What you are asked to do —
Restating the data exactly is the whole task.

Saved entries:
== Segment start ==

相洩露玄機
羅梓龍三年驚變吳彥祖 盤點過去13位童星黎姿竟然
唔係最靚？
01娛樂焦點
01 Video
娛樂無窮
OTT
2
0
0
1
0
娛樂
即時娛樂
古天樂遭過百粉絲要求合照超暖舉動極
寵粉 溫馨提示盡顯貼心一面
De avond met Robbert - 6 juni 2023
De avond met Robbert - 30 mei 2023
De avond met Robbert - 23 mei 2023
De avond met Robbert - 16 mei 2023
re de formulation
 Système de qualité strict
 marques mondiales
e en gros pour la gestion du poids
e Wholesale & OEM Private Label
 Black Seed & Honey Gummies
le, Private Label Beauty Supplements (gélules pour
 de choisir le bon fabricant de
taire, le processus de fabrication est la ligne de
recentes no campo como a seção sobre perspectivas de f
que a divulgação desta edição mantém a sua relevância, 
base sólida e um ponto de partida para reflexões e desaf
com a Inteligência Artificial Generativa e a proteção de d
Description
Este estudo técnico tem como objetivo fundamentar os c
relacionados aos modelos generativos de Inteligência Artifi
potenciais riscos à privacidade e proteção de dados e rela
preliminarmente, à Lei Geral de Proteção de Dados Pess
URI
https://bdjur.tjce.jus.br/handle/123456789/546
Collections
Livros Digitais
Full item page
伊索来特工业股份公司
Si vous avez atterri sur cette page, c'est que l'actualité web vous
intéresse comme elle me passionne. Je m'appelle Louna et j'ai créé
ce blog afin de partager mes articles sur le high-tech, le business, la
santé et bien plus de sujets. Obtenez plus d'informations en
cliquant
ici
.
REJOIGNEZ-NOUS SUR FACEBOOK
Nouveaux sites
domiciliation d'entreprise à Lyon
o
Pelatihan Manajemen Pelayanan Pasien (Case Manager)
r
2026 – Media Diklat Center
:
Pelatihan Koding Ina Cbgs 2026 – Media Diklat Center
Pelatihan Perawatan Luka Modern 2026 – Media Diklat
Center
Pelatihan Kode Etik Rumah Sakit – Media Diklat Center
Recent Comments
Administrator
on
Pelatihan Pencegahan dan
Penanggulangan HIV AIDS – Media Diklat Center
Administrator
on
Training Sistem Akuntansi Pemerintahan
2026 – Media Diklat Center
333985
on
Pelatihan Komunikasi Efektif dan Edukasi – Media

== Segment end ==

Solution to this problem —
相洩露玄機
羅梓龍三年驚變吳彥祖 盤點過去13位童星黎姿竟然
唔係最靚？
01娛樂焦點
01 Video
娛樂無窮
OTT
2
0
0
1
0
娛樂
即時娛樂
古天樂遭過百粉絲要求合照超暖舉動極
寵粉 溫馨提示盡顯貼心一面
De avond met Robbert - 6 juni 2023
De avond met Robbert - 30 mei 2023
De avond met Robbert - 23 mei 2023
De avond met Robbert - 16 mei 2023
re de formulation
 Système de qualité strict
 marques mondiales
e en gros pour la gestion du poids
e Wholesale & OEM Private Label
 Black Seed & Honey Gummies
le, Private Label Beauty Supplements (gélules pour
 de choisir le bon fabricant de
taire, le processus de fabrication est la ligne de
recentes no campo como a seção sobre perspectivas de f
que a divulgação desta edição mantém a sua relevância, 
base sólida e um ponto de partida para reflexões e desaf
com a Inteligência Artificial Generativa e a proteção de d
Description
Este estudo técnico tem como objetivo fundamentar os c
relacionados aos modelos generativos de Inteligência Artifi
potenciais riscos à privacidade e proteção de dados e rela
preliminarmente, à Lei Geral de Proteção de Dados Pess
URI
https://bdjur.tjce.jus.br/handle/123456789/546
Collections
Livros Digitais
Full item page
伊索来特工业股份公司
Si vous avez atterri sur cette page, c'est que l'actualité web vous
intéresse comme elle me passionne. Je m'appelle Louna et j'ai créé
ce blog afin de partager mes articles sur le high-tech, le business, la
santé et bien plus de sujets. Obtenez plus d'informations en
cliquant
ici
.
REJOIGNEZ-NOUS SUR FACEBOOK
Nouveaux sites
domiciliation d'entreprise à Lyon
o
Pelatihan Manajemen Pelayanan Pasien (Case Manager)
r
2026 – Media Diklat Center
:
Pelatihan Koding Ina Cbgs 2026 – Media Diklat Center
Pelatihan Perawatan Luka Modern 2026 – Media Diklat
Center
Pelatihan Kode Etik Rumah Sakit – Media Diklat Center
Recent Comments
Administrator
on
Pelatihan Pencegahan dan
Penanggulangan HIV AIDS – Media Diklat Center
Administrator
on
Training Sistem Akuntansi Pemerintahan
2026 – Media Diklat Center
333985
on
Pelatihan Komunikasi Efektif dan Edukasi – Media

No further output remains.